### DATA SHOWN
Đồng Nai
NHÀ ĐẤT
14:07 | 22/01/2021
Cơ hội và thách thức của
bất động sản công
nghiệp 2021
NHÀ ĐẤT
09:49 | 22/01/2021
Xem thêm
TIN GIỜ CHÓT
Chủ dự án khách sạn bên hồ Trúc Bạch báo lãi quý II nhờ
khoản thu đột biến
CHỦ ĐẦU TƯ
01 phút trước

### WRITTEN TASK
Copy the lines from the one with "14:07 | 22/01/2021" through the last line of the material above, exactly as they are and with no others.

### SOLUTION
14:07 | 22/01/2021
Cơ hội và thách thức của
bất động sản công
nghiệp 2021
NHÀ ĐẤT
09:49 | 22/01/2021
Xem thêm
TIN GIỜ CHÓT
Chủ dự án khách sạn bên hồ Trúc Bạch báo lãi quý II nhờ
khoản thu đột biến
CHỦ ĐẦU TƯ
01 phút trước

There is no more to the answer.